_Work required_
The entries below must be restated word for word.

Records from a data collection:
┌────────

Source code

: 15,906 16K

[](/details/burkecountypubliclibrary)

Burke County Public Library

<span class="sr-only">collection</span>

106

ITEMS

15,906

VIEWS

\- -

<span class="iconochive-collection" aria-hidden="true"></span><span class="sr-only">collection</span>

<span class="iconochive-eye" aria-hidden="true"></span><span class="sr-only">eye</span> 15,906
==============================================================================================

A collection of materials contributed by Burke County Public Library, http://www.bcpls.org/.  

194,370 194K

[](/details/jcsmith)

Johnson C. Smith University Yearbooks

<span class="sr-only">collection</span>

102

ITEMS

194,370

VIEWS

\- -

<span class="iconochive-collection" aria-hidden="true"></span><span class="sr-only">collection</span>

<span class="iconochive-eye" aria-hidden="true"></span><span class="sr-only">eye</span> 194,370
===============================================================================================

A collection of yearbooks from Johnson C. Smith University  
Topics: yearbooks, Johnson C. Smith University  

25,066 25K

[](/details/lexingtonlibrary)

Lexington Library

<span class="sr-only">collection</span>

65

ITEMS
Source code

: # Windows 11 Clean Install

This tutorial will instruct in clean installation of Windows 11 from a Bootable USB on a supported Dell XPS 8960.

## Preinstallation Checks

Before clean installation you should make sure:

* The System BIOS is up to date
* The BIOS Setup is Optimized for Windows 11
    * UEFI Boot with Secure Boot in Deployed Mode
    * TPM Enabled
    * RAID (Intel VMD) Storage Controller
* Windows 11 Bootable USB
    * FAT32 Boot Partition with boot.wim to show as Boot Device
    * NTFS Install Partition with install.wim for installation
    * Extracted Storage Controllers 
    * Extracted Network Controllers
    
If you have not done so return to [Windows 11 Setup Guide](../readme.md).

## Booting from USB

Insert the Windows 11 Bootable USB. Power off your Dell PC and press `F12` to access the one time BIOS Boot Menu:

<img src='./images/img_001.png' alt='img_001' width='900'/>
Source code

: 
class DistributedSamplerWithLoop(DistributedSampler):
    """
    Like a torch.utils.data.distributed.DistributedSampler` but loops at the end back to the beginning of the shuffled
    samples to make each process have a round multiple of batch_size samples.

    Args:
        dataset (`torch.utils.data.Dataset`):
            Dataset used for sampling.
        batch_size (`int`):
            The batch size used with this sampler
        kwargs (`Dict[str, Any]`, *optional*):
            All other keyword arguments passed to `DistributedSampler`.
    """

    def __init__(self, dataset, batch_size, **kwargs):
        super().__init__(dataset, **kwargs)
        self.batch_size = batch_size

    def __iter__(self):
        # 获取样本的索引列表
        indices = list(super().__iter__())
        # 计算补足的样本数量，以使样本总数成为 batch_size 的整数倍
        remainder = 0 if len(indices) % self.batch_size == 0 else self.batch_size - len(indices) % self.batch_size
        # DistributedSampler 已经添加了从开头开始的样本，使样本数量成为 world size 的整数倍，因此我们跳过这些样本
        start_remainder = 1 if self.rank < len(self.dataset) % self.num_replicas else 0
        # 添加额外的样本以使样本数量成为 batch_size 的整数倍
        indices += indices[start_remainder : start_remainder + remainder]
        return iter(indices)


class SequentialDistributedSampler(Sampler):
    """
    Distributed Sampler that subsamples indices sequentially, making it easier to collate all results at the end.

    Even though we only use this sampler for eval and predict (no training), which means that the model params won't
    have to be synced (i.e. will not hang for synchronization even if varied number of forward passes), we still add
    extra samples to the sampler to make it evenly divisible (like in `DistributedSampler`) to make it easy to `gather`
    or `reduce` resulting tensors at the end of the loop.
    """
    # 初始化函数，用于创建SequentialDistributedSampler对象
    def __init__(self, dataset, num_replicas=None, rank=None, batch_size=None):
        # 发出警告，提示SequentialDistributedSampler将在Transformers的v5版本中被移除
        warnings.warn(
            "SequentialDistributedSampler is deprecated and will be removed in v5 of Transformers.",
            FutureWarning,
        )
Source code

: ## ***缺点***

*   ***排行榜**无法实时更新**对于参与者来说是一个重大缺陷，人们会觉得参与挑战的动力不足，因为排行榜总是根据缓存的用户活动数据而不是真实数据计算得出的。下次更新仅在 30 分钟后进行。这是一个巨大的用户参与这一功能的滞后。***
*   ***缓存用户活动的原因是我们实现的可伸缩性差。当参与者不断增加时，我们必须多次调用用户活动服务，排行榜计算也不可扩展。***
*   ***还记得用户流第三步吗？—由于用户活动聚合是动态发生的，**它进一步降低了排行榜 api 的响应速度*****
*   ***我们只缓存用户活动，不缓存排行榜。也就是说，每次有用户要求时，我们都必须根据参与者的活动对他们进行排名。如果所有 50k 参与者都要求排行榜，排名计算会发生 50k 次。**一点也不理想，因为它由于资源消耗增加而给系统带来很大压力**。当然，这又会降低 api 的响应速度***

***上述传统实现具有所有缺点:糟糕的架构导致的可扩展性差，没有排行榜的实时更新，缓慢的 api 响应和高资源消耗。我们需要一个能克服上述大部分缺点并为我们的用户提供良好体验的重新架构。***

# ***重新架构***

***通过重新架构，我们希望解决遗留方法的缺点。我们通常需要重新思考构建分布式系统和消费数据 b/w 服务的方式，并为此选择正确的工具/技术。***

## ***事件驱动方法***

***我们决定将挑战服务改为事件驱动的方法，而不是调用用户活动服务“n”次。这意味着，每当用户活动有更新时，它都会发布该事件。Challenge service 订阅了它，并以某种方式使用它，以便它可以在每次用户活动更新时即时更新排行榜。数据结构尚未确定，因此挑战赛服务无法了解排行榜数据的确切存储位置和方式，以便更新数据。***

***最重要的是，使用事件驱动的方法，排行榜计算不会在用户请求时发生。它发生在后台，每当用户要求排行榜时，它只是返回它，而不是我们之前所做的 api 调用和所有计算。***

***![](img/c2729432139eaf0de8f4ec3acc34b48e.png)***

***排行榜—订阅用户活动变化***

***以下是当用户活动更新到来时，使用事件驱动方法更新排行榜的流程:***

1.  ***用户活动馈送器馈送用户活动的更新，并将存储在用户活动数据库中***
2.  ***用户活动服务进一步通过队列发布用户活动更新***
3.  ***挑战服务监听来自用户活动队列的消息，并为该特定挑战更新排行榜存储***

└────────

_Your response_
Source code

: 15,906 16K

[](/details/burkecountypubliclibrary)

Burke County Public Library

<span class="sr-only">collection</span>

106

ITEMS

15,906

VIEWS

\- -

<span class="iconochive-collection" aria-hidden="true"></span><span class="sr-only">collection</span>

<span class="iconochive-eye" aria-hidden="true"></span><span class="sr-only">eye</span> 15,906
==============================================================================================

A collection of materials contributed by Burke County Public Library, http://www.bcpls.org/.  

194,370 194K

[](/details/jcsmith)

Johnson C. Smith University Yearbooks

<span class="sr-only">collection</span>

102

ITEMS

194,370

VIEWS

\- -

<span class="iconochive-collection" aria-hidden="true"></span><span class="sr-only">collection</span>

<span class="iconochive-eye" aria-hidden="true"></span><span class="sr-only">eye</span> 194,370
===============================================================================================

A collection of yearbooks from Johnson C. Smith University  
Topics: yearbooks, Johnson C. Smith University  

25,066 25K

[](/details/lexingtonlibrary)

Lexington Library

<span class="sr-only">collection</span>

65

ITEMS
Source code

: # Windows 11 Clean Install

This tutorial will instruct in clean installation of Windows 11 from a Bootable USB on a supported Dell XPS 8960.

## Preinstallation Checks

Before clean installation you should make sure:

* The System BIOS is up to date
* The BIOS Setup is Optimized for Windows 11
    * UEFI Boot with Secure Boot in Deployed Mode
    * TPM Enabled
    * RAID (Intel VMD) Storage Controller
* Windows 11 Bootable USB
    * FAT32 Boot Partition with boot.wim to show as Boot Device
    * NTFS Install Partition with install.wim for installation
    * Extracted Storage Controllers 
    * Extracted Network Controllers
    
If you have not done so return to [Windows 11 Setup Guide](../readme.md).

## Booting from USB

Insert the Windows 11 Bootable USB. Power off your Dell PC and press `F12` to access the one time BIOS Boot Menu:

<img src='./images/img_001.png' alt='img_001' width='900'/>
Source code

: 
class DistributedSamplerWithLoop(DistributedSampler):
    """
    Like a torch.utils.data.distributed.DistributedSampler` but loops at the end back to the beginning of the shuffled
    samples to make each process have a round multiple of batch_size samples.

    Args:
        dataset (`torch.utils.data.Dataset`):
            Dataset used for sampling.
        batch_size (`int`):
            The batch size used with this sampler
        kwargs (`Dict[str, Any]`, *optional*):
            All other keyword arguments passed to `DistributedSampler`.
    """

    def __init__(self, dataset, batch_size, **kwargs):
        super().__init__(dataset, **kwargs)
        self.batch_size = batch_size

    def __iter__(self):
        # 获取样本的索引列表
        indices = list(super().__iter__())
        # 计算补足的样本数量，以使样本总数成为 batch_size 的整数倍
        remainder = 0 if len(indices) % self.batch_size == 0 else self.batch_size - len(indices) % self.batch_size
        # DistributedSampler 已经添加了从开头开始的样本，使样本数量成为 world size 的整数倍，因此我们跳过这些样本
        start_remainder = 1 if self.rank < len(self.dataset) % self.num_replicas else 0
        # 添加额外的样本以使样本数量成为 batch_size 的整数倍
        indices += indices[start_remainder : start_remainder + remainder]
        return iter(indices)


class SequentialDistributedSampler(Sampler):
    """
    Distributed Sampler that subsamples indices sequentially, making it easier to collate all results at the end.

    Even though we only use this sampler for eval and predict (no training), which means that the model params won't
    have to be synced (i.e. will not hang for synchronization even if varied number of forward passes), we still add
    extra samples to the sampler to make it evenly divisible (like in `DistributedSampler`) to make it easy to `gather`
    or `reduce` resulting tensors at the end of the loop.
    """
    # 初始化函数，用于创建SequentialDistributedSampler对象
    def __init__(self, dataset, num_replicas=None, rank=None, batch_size=None):
        # 发出警告，提示SequentialDistributedSampler将在Transformers的v5版本中被移除
        warnings.warn(
            "SequentialDistributedSampler is deprecated and will be removed in v5 of Transformers.",
            FutureWarning,
        )
Source code

: ## ***缺点***

*   ***排行榜**无法实时更新**对于参与者来说是一个重大缺陷，人们会觉得参与挑战的动力不足，因为排行榜总是根据缓存的用户活动数据而不是真实数据计算得出的。下次更新仅在 30 分钟后进行。这是一个巨大的用户参与这一功能的滞后。***
*   ***缓存用户活动的原因是我们实现的可伸缩性差。当参与者不断增加时，我们必须多次调用用户活动服务，排行榜计算也不可扩展。***
*   ***还记得用户流第三步吗？—由于用户活动聚合是动态发生的，**它进一步降低了排行榜 api 的响应速度*****
*   ***我们只缓存用户活动，不缓存排行榜。也就是说，每次有用户要求时，我们都必须根据参与者的活动对他们进行排名。如果所有 50k 参与者都要求排行榜，排名计算会发生 50k 次。**一点也不理想，因为它由于资源消耗增加而给系统带来很大压力**。当然，这又会降低 api 的响应速度***

***上述传统实现具有所有缺点:糟糕的架构导致的可扩展性差，没有排行榜的实时更新，缓慢的 api 响应和高资源消耗。我们需要一个能克服上述大部分缺点并为我们的用户提供良好体验的重新架构。***

# ***重新架构***

***通过重新架构，我们希望解决遗留方法的缺点。我们通常需要重新思考构建分布式系统和消费数据 b/w 服务的方式，并为此选择正确的工具/技术。***

## ***事件驱动方法***

***我们决定将挑战服务改为事件驱动的方法，而不是调用用户活动服务“n”次。这意味着，每当用户活动有更新时，它都会发布该事件。Challenge service 订阅了它，并以某种方式使用它，以便它可以在每次用户活动更新时即时更新排行榜。数据结构尚未确定，因此挑战赛服务无法了解排行榜数据的确切存储位置和方式，以便更新数据。***

***最重要的是，使用事件驱动的方法，排行榜计算不会在用户请求时发生。它发生在后台，每当用户要求排行榜时，它只是返回它，而不是我们之前所做的 api 调用和所有计算。***

***![](img/c2729432139eaf0de8f4ec3acc34b48e.png)***

***排行榜—订阅用户活动变化***

***以下是当用户活动更新到来时，使用事件驱动方法更新排行榜的流程:***

1.  ***用户活动馈送器馈送用户活动的更新，并将存储在用户活动数据库中***
2.  ***用户活动服务进一步通过队列发布用户活动更新***
3.  ***挑战服务监听来自用户活动队列的消息，并为该特定挑战更新排行榜存储***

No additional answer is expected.